Sejak usianya baru satu tahun, hidup Karlina Wulungo berubah. Demam tinggi disertai tangisan tanpa henti menjadi awal dari penderitaan panjang yang harus ia jalani. Sejak saat itu, tumbuh kembangnya terganggu hingga ia didiagnosa suspek cerebral palsy, kondisi yang membuat tubuhnya lemah dan sulit untuk berjalan maupun beraktivitas seperti anak seusianya.
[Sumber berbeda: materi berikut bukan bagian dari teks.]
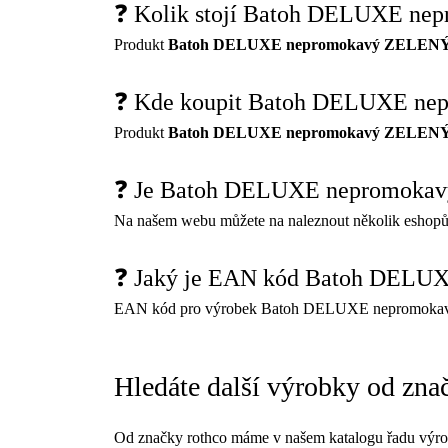
❓ Kolik stojí Batoh DELUXE n
Produkt
Batoh DELUXE nepromokavý ZELEN
❓ Kde koupit Batoh DELUXE n
Produkt
Batoh DELUXE nepromokavý ZELEN
❓ Je Batoh DELUXE nepromoka
Na našem webu můžete na naleznout několik eshopů
❓ Jaký je EAN kód Batoh DEL
EAN kód pro výrobek Batoh DELUXE nepromoka
Hledáte další výrobky od zna
Od značky rothco máme v našem katalogu řadu výro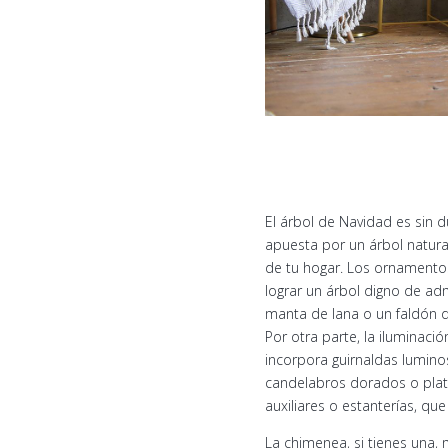
El árbol de Navidad es sin 
apuesta por un árbol natura
de tu hogar. Los ornamentos 
lograr un árbol digno de ad
manta de lana o un faldón d
Por otra parte, la iluminaci
incorpora guirnaldas luminos
candelabros dorados o plat
auxiliares o estanterías, qu
La chimenea, si tienes una,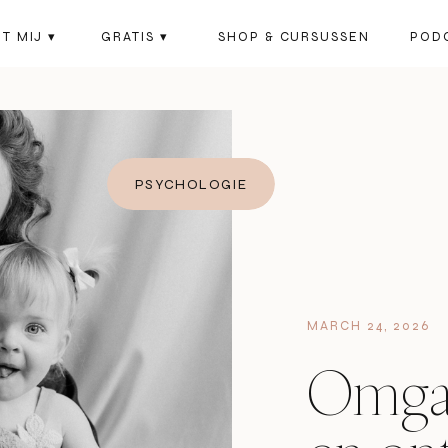
T MIJ ▾
GRATIS ▾
SHOP & CURSUSSEN
POD
PSYCHOLOGIE
MARCH 24, 2026
Omgaa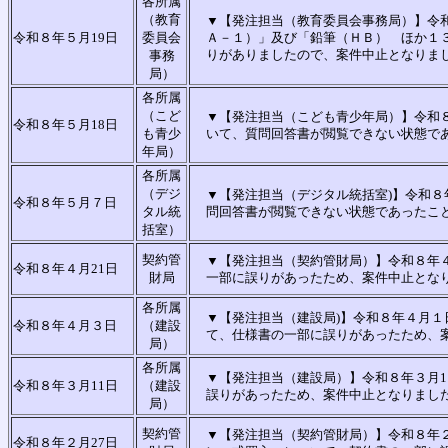
各所属
（教育
▼【発注担当（教育委員会事務局）】令
令和８年５月19日
委員会
Ａ－１）」及び「鉛筆（ＨＢ） ほか１
りがありましたので、案件中止となりま
事務
局）
各所属
（こど
▼【発注担当（こども青少年局）】令和
令和８年５月18日
も青少
いて、質問回答書が閲覧できない状態で
年局）
各所属
（デジ
▼【発注担当（デジタル統括室)】令和８
令和８年５月７日
タル統
問回答書が閲覧できない状態であったこ
括室）
契約管
▼【発注担当（契約管財局）】令和８年４
令和８年４月21日
財局
一部に誤りがあったため、案件中止とな
各所属
▼【発注担当（建設局)】令和８年４月１日
令和８年４月３日
（建設
て、仕様書の一部に誤りがあったため、
局）
各所属
▼【発注担当（建設局）】令和８年３月1
令和８年３月11日
（建設
誤りがあったため、案件中止となりまし
局）
契約管
▼【発注担当（契約管財局）】令和８年
令和８年２月27日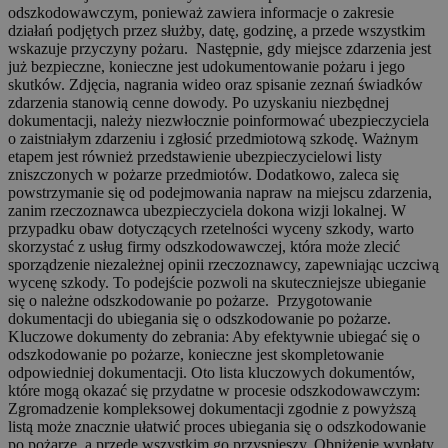
odszkodowawczym, ponieważ zawiera informacje o zakresie
działań podjętych przez służby, datę, godzinę, a przede wszystkim
wskazuje przyczyny pożaru. Następnie, gdy miejsce zdarzenia jest
już bezpieczne, konieczne jest udokumentowanie pożaru i jego
skutków. Zdjęcia, nagrania wideo oraz spisanie zeznań świadków
zdarzenia stanowią cenne dowody. Po uzyskaniu niezbędnej
dokumentacji, należy niezwłocznie poinformować ubezpieczyciela
o zaistniałym zdarzeniu i zgłosić przedmiotową szkodę. Ważnym
etapem jest również przedstawienie ubezpieczycielowi listy
zniszczonych w pożarze przedmiotów. Dodatkowo, zaleca się
powstrzymanie się od podejmowania napraw na miejscu zdarzenia,
zanim rzeczoznawca ubezpieczyciela dokona wizji lokalnej. W
przypadku obaw dotyczących rzetelności wyceny szkody, warto
skorzystać z usług firmy odszkodowawczej, która może zlecić
sporządzenie niezależnej opinii rzeczoznawcy, zapewniając uczciwą
wycenę szkody. To podejście pozwoli na skuteczniejsze ubieganie
się o należne odszkodowanie po pożarze. Przygotowanie
dokumentacji do ubiegania się o odszkodowanie po pożarze.
Kluczowe dokumenty do zebrania: Aby efektywnie ubiegać się o
odszkodowanie po pożarze, konieczne jest skompletowanie
odpowiedniej dokumentacji. Oto lista kluczowych dokumentów,
które mogą okazać się przydatne w procesie odszkodowawczym:
Zgromadzenie kompleksowej dokumentacji zgodnie z powyższą
listą może znacznie ułatwić proces ubiegania się o odszkodowanie
po pożarze, a przede wszystkim go przyspieszy. Obniżenie wypłaty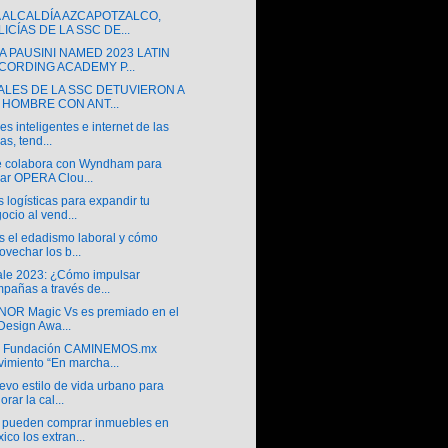
A ALCALDÍA AZCAPOTZALCO,
ICÍAS DE LA SSC DE...
 PAUSINI NAMED 2023 LATIN
CORDING ACADEMY P...
IALES DE LA SSC DETUVIERON A
 HOMBRE CON ANT...
s inteligentes e internet de las
as, tend...
e colabora con Wyndham para
var OPERA Clou...
 logísticas para expandir tu
ocio al vend...
s el edadismo laboral y cómo
ovechar los b...
ale 2023: ¿Cómo impulsar
pañas a través de...
NOR Magic Vs es premiado en el
 Design Awa...
a Fundación CAMINEMOS.mx
imiento “En marcha...
vo estilo de vida urbano para
orar la cal...
pueden comprar inmuebles en
ico los extran...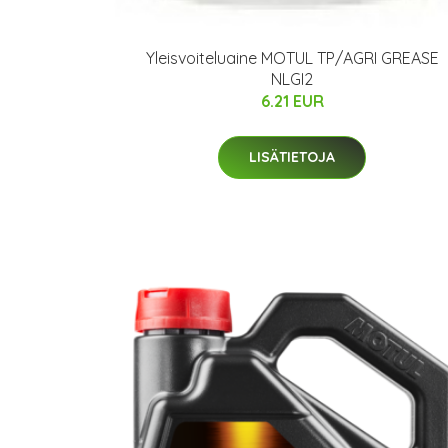
Yleisvoiteluaine MOTUL TP/AGRI GREASE
NLGI2
6.21 EUR
LISÄTIETOJA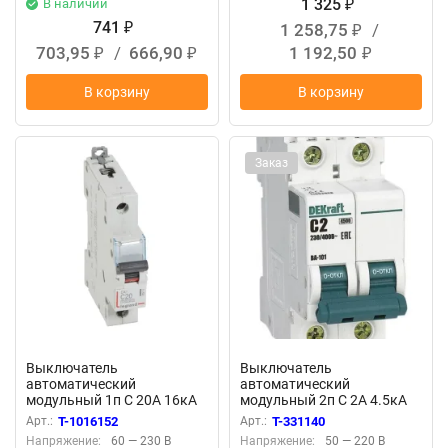
1 325
В наличии
₽
741
1 258,75
/
₽
₽
703,95
/
666,90
1 192,50
₽
₽
₽
В корзину
В корзину
Заказ
Выключатель
Выключатель
автоматический
автоматический
модульный 1п C 20А 16кА
модульный 2п C 2А 4.5кА
DX3 10000 1мод. 230/400В
ВА-101 DEKraft 11062DEK
Арт.:
T-1016152
Арт.:
T-331140
Leg 409115
Напряжение:
60 — 230 В
Напряжение:
50 — 220 В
Kini di usia 5 tahun, Karlina hanya bisa menghabiskan hari-harinya dengan terbaring atau berdiam diri di dalam rumah sederhana di Dusun 4, Desa Dulupi. Ia tak bisa berlari, tak bisa bermain bersama teman-temannya, bahkan untuk mulai bersekolah pun belum mampu.
Selama 4 tahun terakhir, Karlina belum pernah mendapatkan penanganan medis yang layak. Bukan karena orang tuanya tidak peduli, tetapi karena keterbatasan biaya. Pengobatan yang dilakukan selama ini hanya sebatas pengobatan tradisional dan tukang urut, tanpa pemeriksaan dokter maupun terapi yang seharusnya ia terima.
Ayah Karlina hanyalah seorang nelayan tradisional dengan penghasilan sekitar Rp500.000 per bulan. Penghasilan itu bahkan sering kali tidak cukup untuk memenuhi kebutuhan makan sehari-hari, apalagi untuk biaya berobat ke rumah sakit yang membutuhkan dana besar. Ditambah lagi, akses ke fasilitas kesehatan yang jauh membuat keluarga ini hanya bisa pasrah dengan keadaan.

Sejak sakit, kehidupan Karlina berubah drastis. Ia mengalami kesulitan berjalan dan berbicara, sehingga hanya bisa menghabiskan waktu di dalam rumah. Masa kecilnya perlahan terenggut tanpa permainan, tanpa sekolah, dan tanpa kepastian kapan ia bisa menjalani hidup seperti anak-anak lainnya.